Rendered images with source text
_____
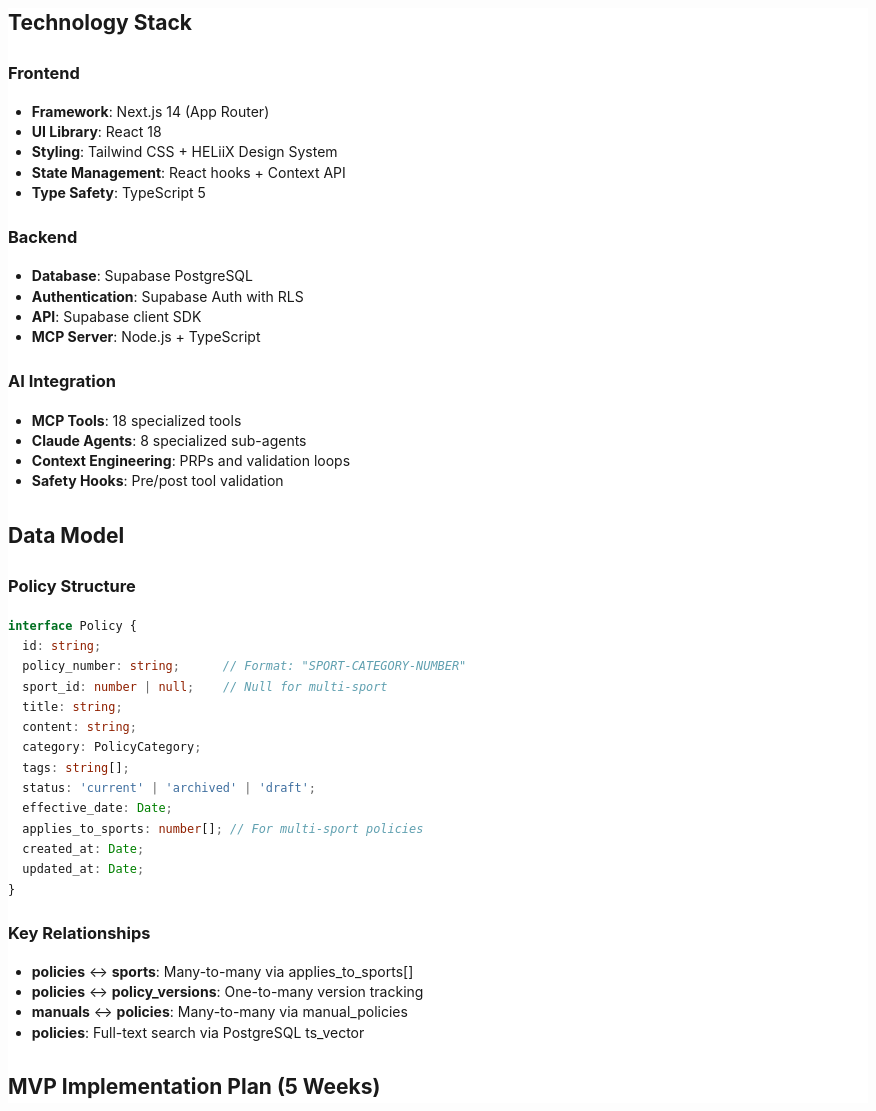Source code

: ## Technology Stack

### Frontend
- **Framework**: Next.js 14 (App Router)
- **UI Library**: React 18
- **Styling**: Tailwind CSS + HELiiX Design System
- **State Management**: React hooks + Context API
- **Type Safety**: TypeScript 5

### Backend
- **Database**: Supabase PostgreSQL
- **Authentication**: Supabase Auth with RLS
- **API**: Supabase client SDK
- **MCP Server**: Node.js + TypeScript

### AI Integration
- **MCP Tools**: 18 specialized tools
- **Claude Agents**: 8 specialized sub-agents
- **Context Engineering**: PRPs and validation loops
- **Safety Hooks**: Pre/post tool validation

## Data Model

### Policy Structure
```typescript
interface Policy {
  id: string;
  policy_number: string;      // Format: "SPORT-CATEGORY-NUMBER"
  sport_id: number | null;    // Null for multi-sport
  title: string;
  content: string;
  category: PolicyCategory;
  tags: string[];
  status: 'current' | 'archived' | 'draft';
  effective_date: Date;
  applies_to_sports: number[]; // For multi-sport policies
  created_at: Date;
  updated_at: Date;
}
```

### Key Relationships
- **policies** ↔ **sports**: Many-to-many via applies_to_sports[]
- **policies** ↔ **policy_versions**: One-to-many version tracking
- **manuals** ↔ **policies**: Many-to-many via manual_policies
- **policies**: Full-text search via PostgreSQL ts_vector

## MVP Implementation Plan (5 Weeks)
_____
Could the data above be reproduced exactly, with the pictures left out?

Source code

: ## Technology Stack

### Frontend
- **Framework**: Next.js 14 (App Router)
- **UI Library**: React 18
- **Styling**: Tailwind CSS + HELiiX Design System
- **State Management**: React hooks + Context API
- **Type Safety**: TypeScript 5

### Backend
- **Database**: Supabase PostgreSQL
- **Authentication**: Supabase Auth with RLS
- **API**: Supabase client SDK
- **MCP Server**: Node.js + TypeScript

### AI Integration
- **MCP Tools**: 18 specialized tools
- **Claude Agents**: 8 specialized sub-agents
- **Context Engineering**: PRPs and validation loops
- **Safety Hooks**: Pre/post tool validation

## Data Model

### Policy Structure
```typescript
interface Policy {
  id: string;
  policy_number: string;      // Format: "SPORT-CATEGORY-NUMBER"
  sport_id: number | null;    // Null for multi-sport
  title: string;
  content: string;
  category: PolicyCategory;
  tags: string[];
  status: 'current' | 'archived' | 'draft';
  effective_date: Date;
  applies_to_sports: number[]; // For multi-sport policies
  created_at: Date;
  updated_at: Date;
}
```

### Key Relationships
- **policies** ↔ **sports**: Many-to-many via applies_to_sports[]
- **policies** ↔ **policy_versions**: One-to-many version tracking
- **manuals** ↔ **policies**: Many-to-many via manual_policies
- **policies**: Full-text search via PostgreSQL ts_vector

## MVP Implementation Plan (5 Weeks)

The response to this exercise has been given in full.